> **Assigned task**
State the number of lines in the following data that contain the string "format", and nothing else.
---
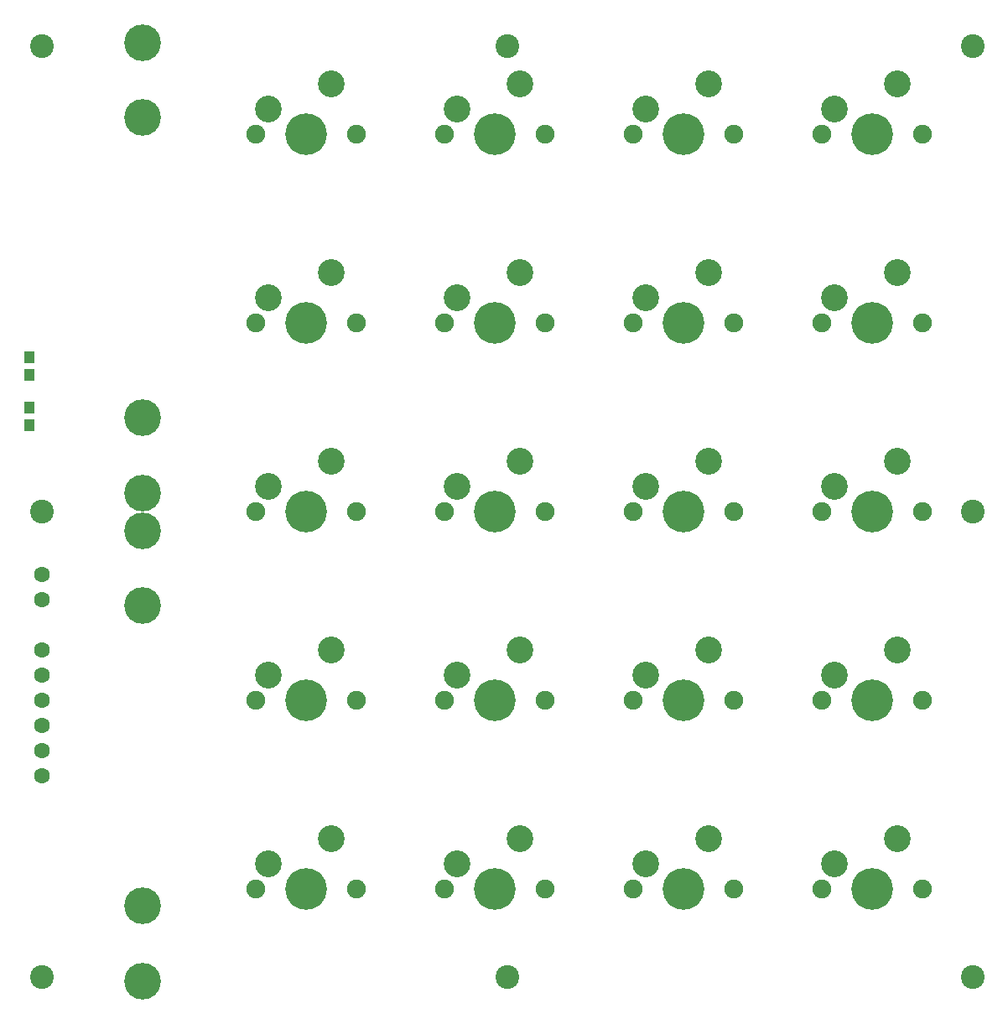
<source format=gts>
G04 #@! TF.FileFunction,Soldermask,Top*
%FSLAX46Y46*%
G04 Gerber Fmt 4.6, Leading zero omitted, Abs format (unit mm)*
G04 Created by KiCad (PCBNEW 4.0.7) date 01/05/18 23:40:39*
%MOMM*%
%LPD*%
G01*
G04 APERTURE LIST*
%ADD10C,0.100000*%
%ADD11C,3.700000*%
%ADD12C,1.910000*%
%ADD13C,2.700000*%
%ADD14C,4.200000*%
%ADD15C,2.400000*%
%ADD16R,1.000000X1.200000*%
%ADD17C,1.600000*%
G04 APERTURE END LIST*
D10*
D11*
X82550000Y-54212000D03*
X82550000Y-61812000D03*
X82550000Y-99712000D03*
X82550000Y-92112000D03*
X82550000Y-103488000D03*
X82550000Y-111088000D03*
X82550000Y-148988000D03*
X82550000Y-141388000D03*
D12*
X104140000Y-82550000D03*
D13*
X101600000Y-77470000D03*
D14*
X99060000Y-82550000D03*
D13*
X95250000Y-80010000D03*
D12*
X93980000Y-82550000D03*
X104140000Y-63500000D03*
D13*
X101600000Y-58420000D03*
D14*
X99060000Y-63500000D03*
D13*
X95250000Y-60960000D03*
D12*
X93980000Y-63500000D03*
D15*
X119380000Y-148590000D03*
X119380000Y-54610000D03*
X72390000Y-101600000D03*
X166370000Y-101600000D03*
X166370000Y-54610000D03*
D16*
X71120000Y-85968000D03*
X71120000Y-87768000D03*
X71120000Y-91048000D03*
X71120000Y-92848000D03*
D17*
X72390000Y-110490000D03*
X72390000Y-107950000D03*
X72390000Y-115570000D03*
X72390000Y-125730000D03*
X72390000Y-128270000D03*
X72390000Y-120650000D03*
X72390000Y-118110000D03*
X72390000Y-123190000D03*
D15*
X166370000Y-148590000D03*
X72390000Y-54610000D03*
X72390000Y-148590000D03*
D12*
X161290000Y-139700000D03*
D13*
X158750000Y-134620000D03*
D14*
X156210000Y-139700000D03*
D13*
X152400000Y-137160000D03*
D12*
X151130000Y-139700000D03*
X161290000Y-120650000D03*
D13*
X158750000Y-115570000D03*
D14*
X156210000Y-120650000D03*
D13*
X152400000Y-118110000D03*
D12*
X151130000Y-120650000D03*
X161290000Y-101600000D03*
D13*
X158750000Y-96520000D03*
D14*
X156210000Y-101600000D03*
D13*
X152400000Y-99060000D03*
D12*
X151130000Y-101600000D03*
X161290000Y-82550000D03*
D13*
X158750000Y-77470000D03*
D14*
X156210000Y-82550000D03*
D13*
X152400000Y-80010000D03*
D12*
X151130000Y-82550000D03*
X161290000Y-63500000D03*
D13*
X158750000Y-58420000D03*
D14*
X156210000Y-63500000D03*
D13*
X152400000Y-60960000D03*
D12*
X151130000Y-63500000D03*
X142240000Y-139700000D03*
D13*
X139700000Y-134620000D03*
D14*
X137160000Y-139700000D03*
D13*
X133350000Y-137160000D03*
D12*
X132080000Y-139700000D03*
X142240000Y-120650000D03*
D13*
X139700000Y-115570000D03*
D14*
X137160000Y-120650000D03*
D13*
X133350000Y-118110000D03*
D12*
X132080000Y-120650000D03*
X142240000Y-101600000D03*
D13*
X139700000Y-96520000D03*
D14*
X137160000Y-101600000D03*
D13*
X133350000Y-99060000D03*
D12*
X132080000Y-101600000D03*
X142240000Y-82550000D03*
D13*
X139700000Y-77470000D03*
D14*
X137160000Y-82550000D03*
D13*
X133350000Y-80010000D03*
D12*
X132080000Y-82550000D03*
X142240000Y-63500000D03*
D13*
X139700000Y-58420000D03*
D14*
X137160000Y-63500000D03*
D13*
X133350000Y-60960000D03*
D12*
X132080000Y-63500000D03*
X123190000Y-139700000D03*
D13*
X120650000Y-134620000D03*
D14*
X118110000Y-139700000D03*
D13*
X114300000Y-137160000D03*
D12*
X113030000Y-139700000D03*
X123190000Y-120650000D03*
D13*
X120650000Y-115570000D03*
D14*
X118110000Y-120650000D03*
D13*
X114300000Y-118110000D03*
D12*
X113030000Y-120650000D03*
X123190000Y-101600000D03*
D13*
X120650000Y-96520000D03*
D14*
X118110000Y-101600000D03*
D13*
X114300000Y-99060000D03*
D12*
X113030000Y-101600000D03*
X123190000Y-82550000D03*
D13*
X120650000Y-77470000D03*
D14*
X118110000Y-82550000D03*
D13*
X114300000Y-80010000D03*
D12*
X113030000Y-82550000D03*
X104140000Y-139700000D03*
D13*
X101600000Y-134620000D03*
D14*
X99060000Y-139700000D03*
D13*
X95250000Y-137160000D03*
D12*
X93980000Y-139700000D03*
X104140000Y-120650000D03*
D13*
X101600000Y-115570000D03*
D14*
X99060000Y-120650000D03*
D13*
X95250000Y-118110000D03*
D12*
X93980000Y-120650000D03*
X104140000Y-101600000D03*
D13*
X101600000Y-96520000D03*
D14*
X99060000Y-101600000D03*
D13*
X95250000Y-99060000D03*
D12*
X93980000Y-101600000D03*
X123190000Y-63500000D03*
D13*
X120650000Y-58420000D03*
D14*
X118110000Y-63500000D03*
D13*
X114300000Y-60960000D03*
D12*
X113030000Y-63500000D03*
M02*

</source>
---
> **Expected answer**
2